- **AUFGABE A**:
Schreib die Zeilen der Einträge noch einmal genau ab, beginnend mit der ersten Zeile der Einträge und endend mit der Zeile, in der "да носећи: носећи -> угријао" steht. Beide Enden gehören dazu.

- **TEXTABSCHNITT**:
Additive Fertigung von metallischen Werkstoffen: Der Weg zur Anwendung in sicherheitskritischen Bauteilen.

Additive Fertigung metallischer Werkstoffe, Prozesscharakteristik, Schwingfestigkeitsbewertung, Metallographie

Geätzter Schliff eines additiv gefertigten Prüfkörpers mit orange eingefärbtem Kernbereich und grauem Konturbereich. (© Fraunhofer LBF)

Jede neue Fertigungstechnologie stellt ihre Anwender vor neue Herausforderungen. Dies ist auch bei der additiven Fertigung (engl. additive manufacturing, AM) metallischer Werkstoffe der Fall, mit der kraftfluss- und somit leichtbauoptimierte Bauteile hergestellt werden können. AM-gefertigte Bauteile müssen insbesondere in sicherheitskritischen Anwendungen hohen Anforderungen hinsichtlich der statischen und zyklischen Festigkeit genügen. Experten im Fraunhofer LBF befassen sich mit dem grundlegenden Verständnis des Strukturverhaltens der Bauteile und entwickeln ein zuverlässiges Bemessungskonzept zur Lebensdauerabschätzung.

Einfluss auf die Lebensdauer von additiv gefertigten Strukturen haben unter anderem die Gefügeausprägung, die Mikrostruktur inklusive unterschiedlicher Fehlstellen und insbesondere die Oberfläche, die jeweils abhängig von den unterschiedlichen Prozessparametern sind. Diese Auswirkungen gilt es zu verstehen und zu bewerten, damit sie in zukünftigen Anwendungen gezielt eingesetzt werden können.

Das Fraunhofer LBF ist im Verbundprojekt VariKa (Vernetztes Produkt- und Produktions-Engineering am Beispiel variantenreicher, ultraleichter, metallischer Fahrzeugkarosserien) verantwortlich für die Schwingfestigkeitsbewertung der additiv gefertigten Bauteile. Diese kommen in einem skalierbaren Batterieträger für den Einsatz in Elektrofahrzeugen zum Einsatz. Im Projekt wird die gesamte Entwicklungsprozesskette, ausgehend vom konzeptionellen Entwurf des Batterieträgers über eine updatefähige Produktionstechnik mit vorrichtungslosem Fügen bis hin zur Schwingfestigkeitsbewertung betrachtet und im Hinblick auf die Anforderungen der additiven Fertigung optimiert. Dabei kommt der Aluminiumwerkstoff AlSi10Mg zum Einsatz.

Abb.1: Metallographische Auswertung eines additiv gefertigten Prüfkörpers. (© Fraunhofer LBF)

 

Abb. 2: E-Zylinder Prüfstand für dehnungsgeregelte Versuche. (© Fraunhofer LBF)

 

Abb. 3: Piezo Prüfstand für kraftgeregelte Probenversuche. (© Fraunhofer LBF)

 

Abb. 4: Zuordnung der gefertigten Proben in unterschiedliche Raumrichtungen. (© Fraunhofer LBF)

Abb. 5: Einfluss unterschiedlicher Nachbehandlungszustände auf die zyklische Spannungs-Dehnungskurve. (© Fraunhofer LBF)

- **EINTRÄGE**:

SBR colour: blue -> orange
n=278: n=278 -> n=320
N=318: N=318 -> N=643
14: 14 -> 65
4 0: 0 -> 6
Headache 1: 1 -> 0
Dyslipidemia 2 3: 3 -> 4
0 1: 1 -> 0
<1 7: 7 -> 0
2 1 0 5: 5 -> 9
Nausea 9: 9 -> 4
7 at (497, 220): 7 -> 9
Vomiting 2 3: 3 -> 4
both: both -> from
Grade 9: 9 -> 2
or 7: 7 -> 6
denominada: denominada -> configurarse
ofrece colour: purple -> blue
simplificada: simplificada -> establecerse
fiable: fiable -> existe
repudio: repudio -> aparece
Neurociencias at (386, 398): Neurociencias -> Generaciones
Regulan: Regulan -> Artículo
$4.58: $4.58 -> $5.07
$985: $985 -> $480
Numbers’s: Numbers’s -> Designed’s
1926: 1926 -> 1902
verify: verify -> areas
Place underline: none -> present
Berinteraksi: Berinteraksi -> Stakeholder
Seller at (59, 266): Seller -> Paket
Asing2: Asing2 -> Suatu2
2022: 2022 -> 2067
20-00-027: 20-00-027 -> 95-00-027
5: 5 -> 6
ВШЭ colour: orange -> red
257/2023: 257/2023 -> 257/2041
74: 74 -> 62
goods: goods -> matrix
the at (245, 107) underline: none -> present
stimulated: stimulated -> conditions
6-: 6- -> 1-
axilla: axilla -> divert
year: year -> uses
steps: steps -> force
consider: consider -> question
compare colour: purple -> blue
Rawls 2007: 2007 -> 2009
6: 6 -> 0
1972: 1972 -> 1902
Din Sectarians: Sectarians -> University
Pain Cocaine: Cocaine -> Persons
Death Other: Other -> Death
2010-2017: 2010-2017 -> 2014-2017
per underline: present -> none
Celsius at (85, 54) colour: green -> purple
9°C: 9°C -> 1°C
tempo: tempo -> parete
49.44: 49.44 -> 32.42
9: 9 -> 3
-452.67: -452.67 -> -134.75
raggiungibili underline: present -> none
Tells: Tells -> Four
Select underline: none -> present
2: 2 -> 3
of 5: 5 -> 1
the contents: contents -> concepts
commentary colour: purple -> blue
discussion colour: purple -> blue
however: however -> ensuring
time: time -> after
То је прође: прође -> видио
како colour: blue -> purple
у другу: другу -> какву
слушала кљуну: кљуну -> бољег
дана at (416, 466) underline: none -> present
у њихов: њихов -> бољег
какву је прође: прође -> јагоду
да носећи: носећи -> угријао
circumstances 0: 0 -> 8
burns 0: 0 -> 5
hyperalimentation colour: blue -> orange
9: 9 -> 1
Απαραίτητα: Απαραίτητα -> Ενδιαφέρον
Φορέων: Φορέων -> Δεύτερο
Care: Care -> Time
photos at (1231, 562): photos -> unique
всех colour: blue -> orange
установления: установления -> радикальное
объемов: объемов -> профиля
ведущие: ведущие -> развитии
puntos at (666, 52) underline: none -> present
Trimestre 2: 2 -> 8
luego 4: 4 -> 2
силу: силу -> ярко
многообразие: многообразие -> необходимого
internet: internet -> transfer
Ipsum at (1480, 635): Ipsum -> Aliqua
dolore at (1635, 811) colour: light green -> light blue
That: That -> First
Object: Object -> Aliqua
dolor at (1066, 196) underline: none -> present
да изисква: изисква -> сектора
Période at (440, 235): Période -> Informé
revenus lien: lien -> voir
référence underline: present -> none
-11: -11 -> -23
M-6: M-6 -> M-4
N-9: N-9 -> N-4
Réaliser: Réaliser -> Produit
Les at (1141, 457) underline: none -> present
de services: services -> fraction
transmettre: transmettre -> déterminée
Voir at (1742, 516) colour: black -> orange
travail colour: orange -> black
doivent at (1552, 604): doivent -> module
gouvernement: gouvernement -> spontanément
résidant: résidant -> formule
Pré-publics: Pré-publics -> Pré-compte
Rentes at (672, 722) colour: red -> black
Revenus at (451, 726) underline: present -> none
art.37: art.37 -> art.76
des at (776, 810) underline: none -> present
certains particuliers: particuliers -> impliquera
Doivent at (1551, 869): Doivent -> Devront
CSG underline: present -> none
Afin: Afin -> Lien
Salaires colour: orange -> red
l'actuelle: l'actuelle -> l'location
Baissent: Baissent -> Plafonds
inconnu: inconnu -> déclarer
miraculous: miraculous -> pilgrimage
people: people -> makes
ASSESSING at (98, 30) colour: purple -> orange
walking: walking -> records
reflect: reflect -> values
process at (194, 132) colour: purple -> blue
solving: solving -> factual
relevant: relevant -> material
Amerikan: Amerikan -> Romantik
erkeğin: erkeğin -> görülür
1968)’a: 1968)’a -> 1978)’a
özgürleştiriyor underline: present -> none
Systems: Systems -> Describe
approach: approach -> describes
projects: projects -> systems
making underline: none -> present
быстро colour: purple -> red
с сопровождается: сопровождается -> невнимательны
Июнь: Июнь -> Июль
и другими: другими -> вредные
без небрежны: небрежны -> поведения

- **AUFGABE B**:
Übersetze diesen Satz aus dem Text über additive Fertigung ins Englische: „Jede neue Fertigungstechnologie stellt ihre Anwender vor neue Herausforderungen.“

- **RICHTIGE LÖSUNG A**:
SBR colour: blue -> orange
n=278: n=278 -> n=320
N=318: N=318 -> N=643
14: 14 -> 65
4 0: 0 -> 6
Headache 1: 1 -> 0
Dyslipidemia 2 3: 3 -> 4
0 1: 1 -> 0
<1 7: 7 -> 0
2 1 0 5: 5 -> 9
Nausea 9: 9 -> 4
7 at (497, 220): 7 -> 9
Vomiting 2 3: 3 -> 4
both: both -> from
Grade 9: 9 -> 2
or 7: 7 -> 6
denominada: denominada -> configurarse
ofrece colour: purple -> blue
simplificada: simplificada -> establecerse
fiable: fiable -> existe
repudio: repudio -> aparece
Neurociencias at (386, 398): Neurociencias -> Generaciones
Regulan: Regulan -> Artículo
$4.58: $4.58 -> $5.07
$985: $985 -> $480
Numbers’s: Numbers’s -> Designed’s
1926: 1926 -> 1902
verify: verify -> areas
Place underline: none -> present
Berinteraksi: Berinteraksi -> Stakeholder
Seller at (59, 266): Seller -> Paket
Asing2: Asing2 -> Suatu2
2022: 2022 -> 2067
20-00-027: 20-00-027 -> 95-00-027
5: 5 -> 6
ВШЭ colour: orange -> red
257/2023: 257/2023 -> 257/2041
74: 74 -> 62
goods: goods -> matrix
the at (245, 107) underline: none -> present
stimulated: stimulated -> conditions
6-: 6- -> 1-
axilla: axilla -> divert
year: year -> uses
steps: steps -> force
consider: consider -> question
compare colour: purple -> blue
Rawls 2007: 2007 -> 2009
6: 6 -> 0
1972: 1972 -> 1902
Din Sectarians: Sectarians -> University
Pain Cocaine: Cocaine -> Persons
Death Other: Other -> Death
2010-2017: 2010-2017 -> 2014-2017
per underline: present -> none
Celsius at (85, 54) colour: green -> purple
9°C: 9°C -> 1°C
tempo: tempo -> parete
49.44: 49.44 -> 32.42
9: 9 -> 3
-452.67: -452.67 -> -134.75
raggiungibili underline: present -> none
Tells: Tells -> Four
Select underline: none -> present
2: 2 -> 3
of 5: 5 -> 1
the contents: contents -> concepts
commentary colour: purple -> blue
discussion colour: purple -> blue
however: however -> ensuring
time: time -> after
То је прође: прође -> видио
како colour: blue -> purple
у другу: другу -> какву
слушала кљуну: кљуну -> бољег
дана at (416, 466) underline: none -> present
у њихов: њихов -> бољег
какву је прође: прође -> јагоду
да носећи: носећи -> угријао

- **RICHTIGE LÖSUNG B**:
Every new manufacturing technology presents its users with new challenges.